#### Assignment:
Turn everything in the material from the line containing "Annotation spec: after" down to the line containing "-0.253746, 0.964780, -0.128740]]" into a numbered list, both of those lines included and blank lines dropped.

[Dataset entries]
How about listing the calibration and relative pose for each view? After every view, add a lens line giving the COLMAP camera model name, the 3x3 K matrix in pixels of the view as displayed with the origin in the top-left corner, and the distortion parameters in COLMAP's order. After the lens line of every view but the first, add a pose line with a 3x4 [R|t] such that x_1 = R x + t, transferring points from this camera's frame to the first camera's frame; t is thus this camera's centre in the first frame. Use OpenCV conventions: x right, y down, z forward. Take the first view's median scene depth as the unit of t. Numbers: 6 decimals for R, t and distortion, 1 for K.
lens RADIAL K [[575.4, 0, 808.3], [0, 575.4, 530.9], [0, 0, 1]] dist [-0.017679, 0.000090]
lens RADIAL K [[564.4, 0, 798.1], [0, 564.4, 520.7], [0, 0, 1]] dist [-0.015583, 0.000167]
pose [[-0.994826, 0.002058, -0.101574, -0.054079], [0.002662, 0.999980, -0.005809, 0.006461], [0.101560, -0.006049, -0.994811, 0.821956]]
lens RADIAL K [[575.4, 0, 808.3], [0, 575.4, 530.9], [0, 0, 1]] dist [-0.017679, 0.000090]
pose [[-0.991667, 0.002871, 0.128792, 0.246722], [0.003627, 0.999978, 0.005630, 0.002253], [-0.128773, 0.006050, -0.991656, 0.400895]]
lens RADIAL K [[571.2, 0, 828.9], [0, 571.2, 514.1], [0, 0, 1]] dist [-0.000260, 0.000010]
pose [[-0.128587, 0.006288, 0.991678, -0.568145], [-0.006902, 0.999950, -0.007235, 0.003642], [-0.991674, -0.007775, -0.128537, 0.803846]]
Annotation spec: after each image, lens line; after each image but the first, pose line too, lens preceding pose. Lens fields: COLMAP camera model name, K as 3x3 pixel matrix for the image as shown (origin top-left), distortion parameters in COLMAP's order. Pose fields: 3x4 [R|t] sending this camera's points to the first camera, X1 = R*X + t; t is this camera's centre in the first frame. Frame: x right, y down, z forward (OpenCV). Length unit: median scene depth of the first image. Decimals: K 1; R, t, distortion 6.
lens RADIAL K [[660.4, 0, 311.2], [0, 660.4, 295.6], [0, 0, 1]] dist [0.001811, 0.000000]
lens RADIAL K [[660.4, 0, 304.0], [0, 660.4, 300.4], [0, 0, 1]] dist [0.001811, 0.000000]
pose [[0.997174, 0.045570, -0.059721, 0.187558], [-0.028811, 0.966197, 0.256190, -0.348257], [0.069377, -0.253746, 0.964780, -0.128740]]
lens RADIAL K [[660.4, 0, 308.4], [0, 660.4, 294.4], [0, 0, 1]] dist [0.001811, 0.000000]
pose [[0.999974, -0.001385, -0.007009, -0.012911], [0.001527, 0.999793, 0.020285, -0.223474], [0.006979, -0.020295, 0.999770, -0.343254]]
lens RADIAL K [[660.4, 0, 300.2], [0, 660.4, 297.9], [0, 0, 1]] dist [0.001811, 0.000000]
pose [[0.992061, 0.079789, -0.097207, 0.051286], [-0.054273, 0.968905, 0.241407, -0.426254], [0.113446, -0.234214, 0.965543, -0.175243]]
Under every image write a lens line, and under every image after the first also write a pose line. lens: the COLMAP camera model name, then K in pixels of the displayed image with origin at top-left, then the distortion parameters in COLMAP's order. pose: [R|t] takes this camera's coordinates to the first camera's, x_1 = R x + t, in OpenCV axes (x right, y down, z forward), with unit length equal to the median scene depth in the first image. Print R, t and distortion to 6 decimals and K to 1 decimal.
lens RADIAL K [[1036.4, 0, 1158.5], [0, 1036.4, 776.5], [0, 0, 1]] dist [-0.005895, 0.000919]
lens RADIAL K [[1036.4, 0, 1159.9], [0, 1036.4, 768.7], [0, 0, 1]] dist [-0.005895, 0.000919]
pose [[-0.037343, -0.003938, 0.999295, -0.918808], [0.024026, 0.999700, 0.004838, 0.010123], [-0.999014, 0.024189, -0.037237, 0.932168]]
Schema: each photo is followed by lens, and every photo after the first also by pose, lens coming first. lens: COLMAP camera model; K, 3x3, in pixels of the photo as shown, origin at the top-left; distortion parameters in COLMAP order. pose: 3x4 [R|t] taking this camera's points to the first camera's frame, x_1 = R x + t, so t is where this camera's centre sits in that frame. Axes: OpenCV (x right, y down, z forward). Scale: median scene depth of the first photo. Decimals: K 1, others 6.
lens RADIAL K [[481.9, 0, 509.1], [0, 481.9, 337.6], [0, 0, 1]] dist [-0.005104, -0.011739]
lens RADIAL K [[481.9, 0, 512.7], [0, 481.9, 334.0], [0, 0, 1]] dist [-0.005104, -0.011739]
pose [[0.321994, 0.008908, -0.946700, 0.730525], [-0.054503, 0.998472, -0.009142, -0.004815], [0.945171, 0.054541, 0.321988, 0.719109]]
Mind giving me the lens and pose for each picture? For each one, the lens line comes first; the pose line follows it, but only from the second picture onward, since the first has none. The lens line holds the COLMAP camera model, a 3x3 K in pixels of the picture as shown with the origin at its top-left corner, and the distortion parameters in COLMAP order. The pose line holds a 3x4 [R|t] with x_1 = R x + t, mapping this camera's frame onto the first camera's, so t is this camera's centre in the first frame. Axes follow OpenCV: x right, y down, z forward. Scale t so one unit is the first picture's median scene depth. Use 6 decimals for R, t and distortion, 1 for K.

#### Solution for this problem:
1. Annotation spec: after each image, lens line; after each image but the first, pose line too, lens preceding pose. Lens fields: COLMAP camera model name, K as 3x3 pixel matrix for the image as shown (origin top-left), distortion parameters in COLMAP's order. Pose fields: 3x4 [R|t] sending this camera's points to the first camera, X1 = R*X + t; t is this camera's centre in the first frame. Frame: x right, y down, z forward (OpenCV). Length unit: median scene depth of the first image. Decimals: K 1; R, t, distortion 6.
2. lens RADIAL K [[660.4, 0, 311.2], [0, 660.4, 295.6], [0, 0, 1]] dist [0.001811, 0.000000]
3. lens RADIAL K [[660.4, 0, 304.0], [0, 660.4, 300.4], [0, 0, 1]] dist [0.001811, 0.000000]
4. pose [[0.997174, 0.045570, -0.059721, 0.187558], [-0.028811, 0.966197, 0.256190, -0.348257], [0.069377, -0.253746, 0.964780, -0.128740]]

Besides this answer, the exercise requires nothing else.